**Exercise tasks:**
1. Write out the passage on the Stateburg Historic District word for word, from "The Stateburg Historic" to "of 5066 acre.".
2. In the passage on the Stateburg Historic District, who founded the town of Stateburg, and in what year?

**Source document:**
*** Begin section ***
Historic district in South Carolina, United States

The Stateburg Historic District is a historic district in Stateburg, in the High Hills of Santee area near Sumter,
South Carolina in the United States. It includes two National Historic Landmarks, Borough House Plantation and the Church of the Holy Cross, and at least eight contributing properties within its boundaries. On February 24, 1971, it was added to the National Register of Historic Places. The historic district extends north and east of the town of Stateburg as far north as Meeting House Road and as far east as South Carolina Highway 441, covering an area of 5066 acre.

==Description==
The town of Stateburg was founded in 1783 by General Thomas Sumter, who hoped it would become the capital of the state, but it lost to Columbia by only a few votes. Previously the area had been used by people from Charleston to build summer homes to use to escape the oppressive heat of the Lowcountry. It was the county seat of the former Claremont County from 1783 to 1800. Stateburg was a thriving community until April, 1865, when many of its buildings were destroyed by Union troops under Brigadier General Edward E. Potter.

==Contributing Properties==
Contributing properties include:
- Borough House Plantation
- Brookland Plantation
- Chapel of Ease — built for Natalie DeLage Sumter, daughter-in-law of General Thomas Sumter
- High Hills of Santee Baptist Church
- Maverick House
- Miller House, also known as Ellison House — the home of Governor Stephen D. Miller, who sold it to William Ellison, a slave who had bought his freedom in 1816.
- Millwood Plantation
- Moorhill
- Oakland Plantation
- The Ruins — home of General Thomas Sumter in 1784. Despite its name, the home is still extant.
- Tomb of General Thomas Sumter — a South Carolina State Historic Site, managed as part of nearby Poinsett State Park.
*** End section ***
Page-level text extractions:
*** Begin section ***
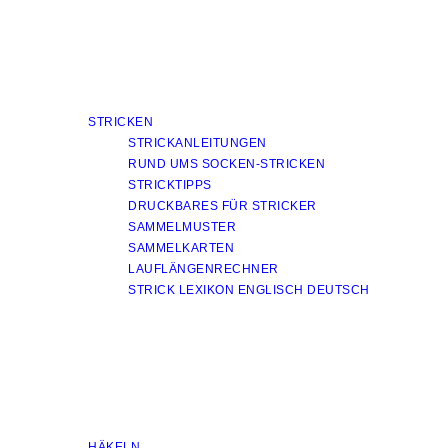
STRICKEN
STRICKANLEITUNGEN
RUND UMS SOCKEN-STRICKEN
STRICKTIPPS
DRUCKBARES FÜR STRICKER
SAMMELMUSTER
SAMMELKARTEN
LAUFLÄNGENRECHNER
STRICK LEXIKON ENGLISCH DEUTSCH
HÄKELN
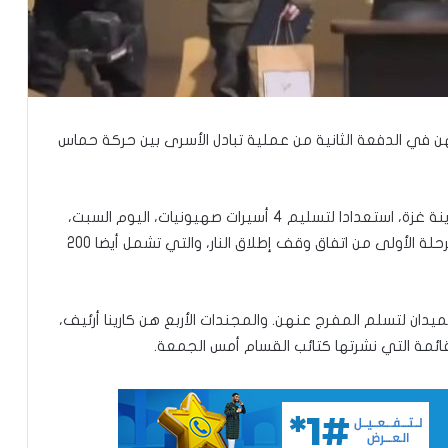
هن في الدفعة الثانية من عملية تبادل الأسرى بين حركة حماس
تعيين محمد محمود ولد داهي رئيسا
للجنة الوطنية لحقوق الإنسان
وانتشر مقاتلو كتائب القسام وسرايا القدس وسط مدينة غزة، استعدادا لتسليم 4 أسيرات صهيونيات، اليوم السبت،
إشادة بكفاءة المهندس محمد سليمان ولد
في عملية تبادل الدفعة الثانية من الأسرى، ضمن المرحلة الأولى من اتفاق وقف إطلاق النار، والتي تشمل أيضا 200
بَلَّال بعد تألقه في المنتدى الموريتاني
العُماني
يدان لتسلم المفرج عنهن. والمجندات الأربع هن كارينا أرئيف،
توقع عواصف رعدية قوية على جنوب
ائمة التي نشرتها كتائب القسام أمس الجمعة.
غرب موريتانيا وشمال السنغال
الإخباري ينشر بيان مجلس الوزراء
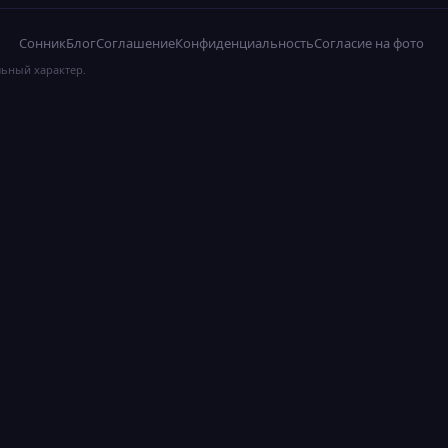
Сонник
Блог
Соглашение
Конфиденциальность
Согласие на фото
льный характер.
*** End section ***
*** Begin section ***
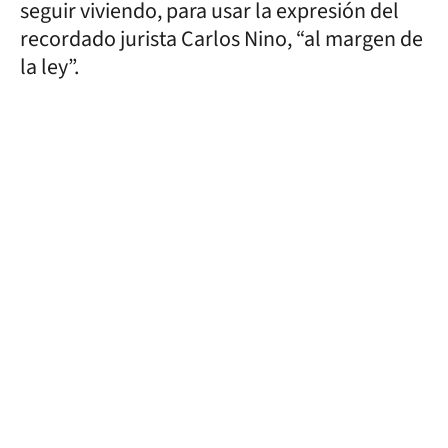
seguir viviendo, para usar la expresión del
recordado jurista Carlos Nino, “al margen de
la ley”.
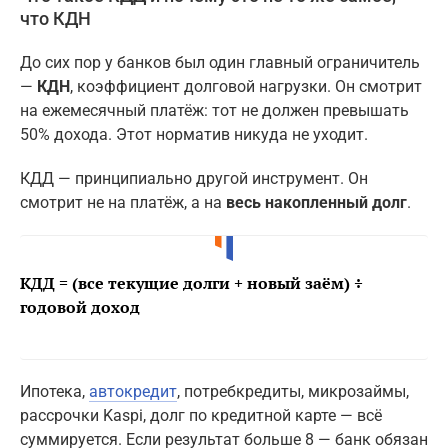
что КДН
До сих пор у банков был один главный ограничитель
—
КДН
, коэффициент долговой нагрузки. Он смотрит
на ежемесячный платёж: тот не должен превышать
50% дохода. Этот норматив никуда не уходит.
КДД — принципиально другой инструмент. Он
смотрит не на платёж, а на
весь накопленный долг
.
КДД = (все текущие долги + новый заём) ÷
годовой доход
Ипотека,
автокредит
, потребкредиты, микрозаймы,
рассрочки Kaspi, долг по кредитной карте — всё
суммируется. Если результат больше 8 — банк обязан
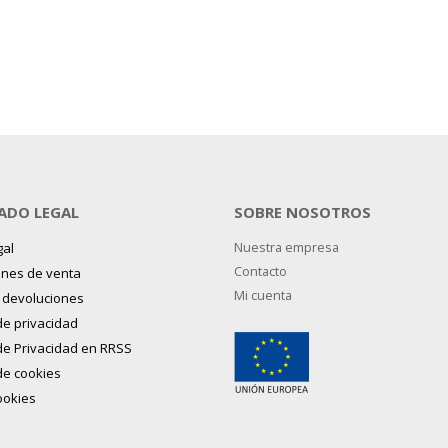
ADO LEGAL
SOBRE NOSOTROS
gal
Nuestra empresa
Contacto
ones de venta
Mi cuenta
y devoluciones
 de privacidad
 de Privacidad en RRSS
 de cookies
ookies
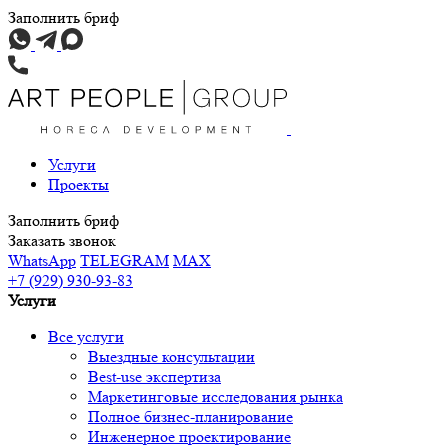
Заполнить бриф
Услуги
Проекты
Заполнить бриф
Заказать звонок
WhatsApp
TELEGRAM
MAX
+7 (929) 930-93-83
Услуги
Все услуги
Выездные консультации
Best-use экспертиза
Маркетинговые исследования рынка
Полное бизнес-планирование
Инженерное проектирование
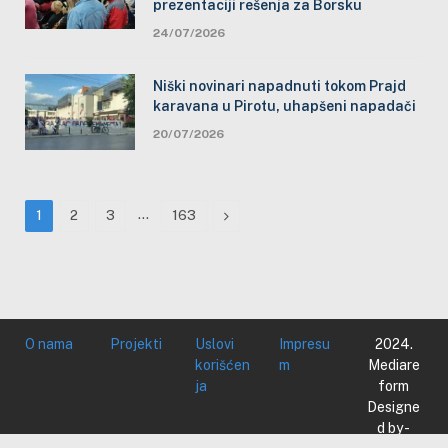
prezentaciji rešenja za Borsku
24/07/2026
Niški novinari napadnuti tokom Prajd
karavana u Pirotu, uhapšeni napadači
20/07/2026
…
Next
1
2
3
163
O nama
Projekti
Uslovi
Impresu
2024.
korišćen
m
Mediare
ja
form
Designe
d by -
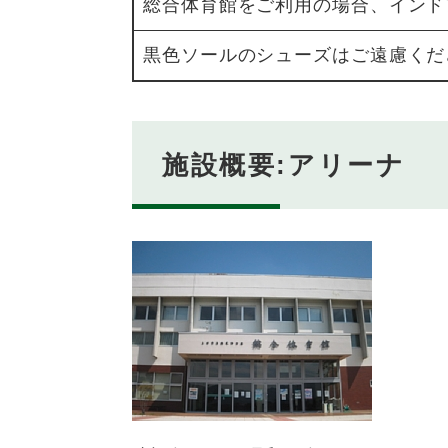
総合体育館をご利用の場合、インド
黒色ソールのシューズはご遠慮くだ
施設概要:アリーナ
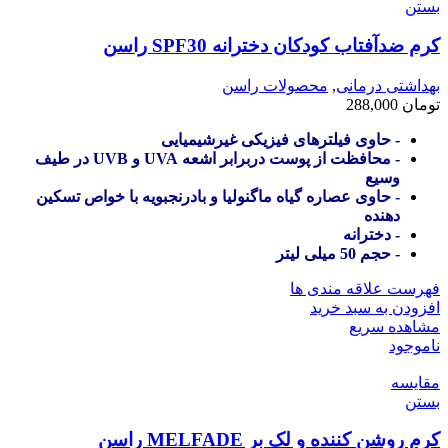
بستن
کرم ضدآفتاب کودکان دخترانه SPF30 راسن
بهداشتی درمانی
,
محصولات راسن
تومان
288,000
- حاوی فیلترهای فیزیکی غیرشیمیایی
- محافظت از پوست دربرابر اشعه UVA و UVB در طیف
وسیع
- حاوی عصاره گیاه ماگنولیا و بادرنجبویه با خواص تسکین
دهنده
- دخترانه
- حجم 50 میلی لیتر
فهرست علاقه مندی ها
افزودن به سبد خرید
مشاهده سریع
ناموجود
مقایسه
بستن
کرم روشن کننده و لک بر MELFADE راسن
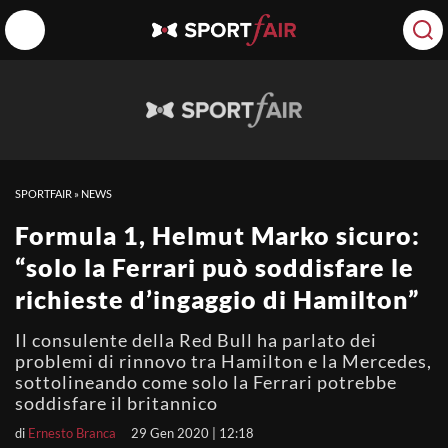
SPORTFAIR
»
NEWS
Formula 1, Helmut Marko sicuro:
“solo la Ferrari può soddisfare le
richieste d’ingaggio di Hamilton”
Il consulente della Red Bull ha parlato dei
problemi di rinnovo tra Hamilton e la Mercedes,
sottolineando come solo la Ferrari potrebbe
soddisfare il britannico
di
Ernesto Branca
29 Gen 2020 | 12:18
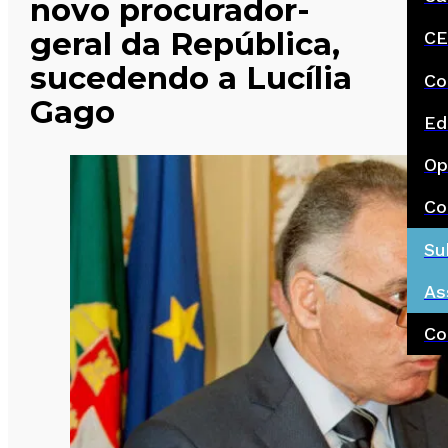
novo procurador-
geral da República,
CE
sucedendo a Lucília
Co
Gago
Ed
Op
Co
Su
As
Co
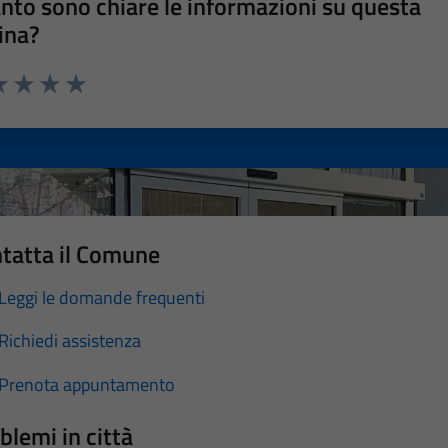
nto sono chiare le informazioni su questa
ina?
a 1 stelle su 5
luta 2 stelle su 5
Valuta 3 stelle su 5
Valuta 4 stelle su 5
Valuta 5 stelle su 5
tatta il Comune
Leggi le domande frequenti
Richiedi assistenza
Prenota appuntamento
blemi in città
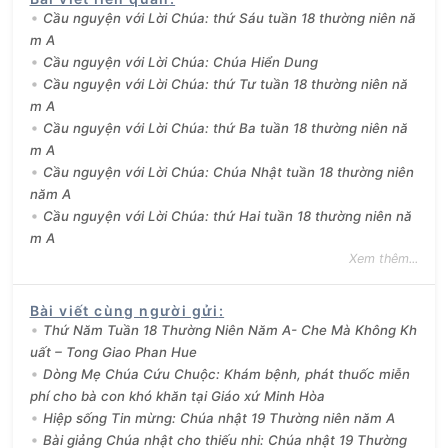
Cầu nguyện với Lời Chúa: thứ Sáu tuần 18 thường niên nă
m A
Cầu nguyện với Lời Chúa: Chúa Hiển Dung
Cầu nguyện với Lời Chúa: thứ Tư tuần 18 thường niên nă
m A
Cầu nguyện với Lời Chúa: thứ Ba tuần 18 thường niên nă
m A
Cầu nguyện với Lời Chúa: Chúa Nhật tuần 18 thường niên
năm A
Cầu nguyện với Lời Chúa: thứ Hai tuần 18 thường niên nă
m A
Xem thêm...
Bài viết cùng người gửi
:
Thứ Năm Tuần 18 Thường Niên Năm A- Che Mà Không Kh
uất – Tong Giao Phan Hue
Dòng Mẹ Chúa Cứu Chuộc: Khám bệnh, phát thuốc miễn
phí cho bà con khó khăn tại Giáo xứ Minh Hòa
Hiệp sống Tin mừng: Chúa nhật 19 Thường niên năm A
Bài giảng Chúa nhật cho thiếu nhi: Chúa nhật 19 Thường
*** End section ***
**Per-task answers:**
1.
The Stateburg Historic District is a historic district in Stateburg, in the High Hills of Santee area near Sumter,
South Carolina in the United States. It includes two National Historic Landmarks, Borough House Plantation and the Church of the Holy Cross, and at least eight contributing properties within its boundaries. On February 24, 1971, it was added to the National Register of Historic Places. The historic district extends north and east of the town of Stateburg as far north as Meeting House Road and as far east as South Carolina Highway 441, covering an area of 5066 acre.

2. General Thomas Sumter founded Stateburg in 1783.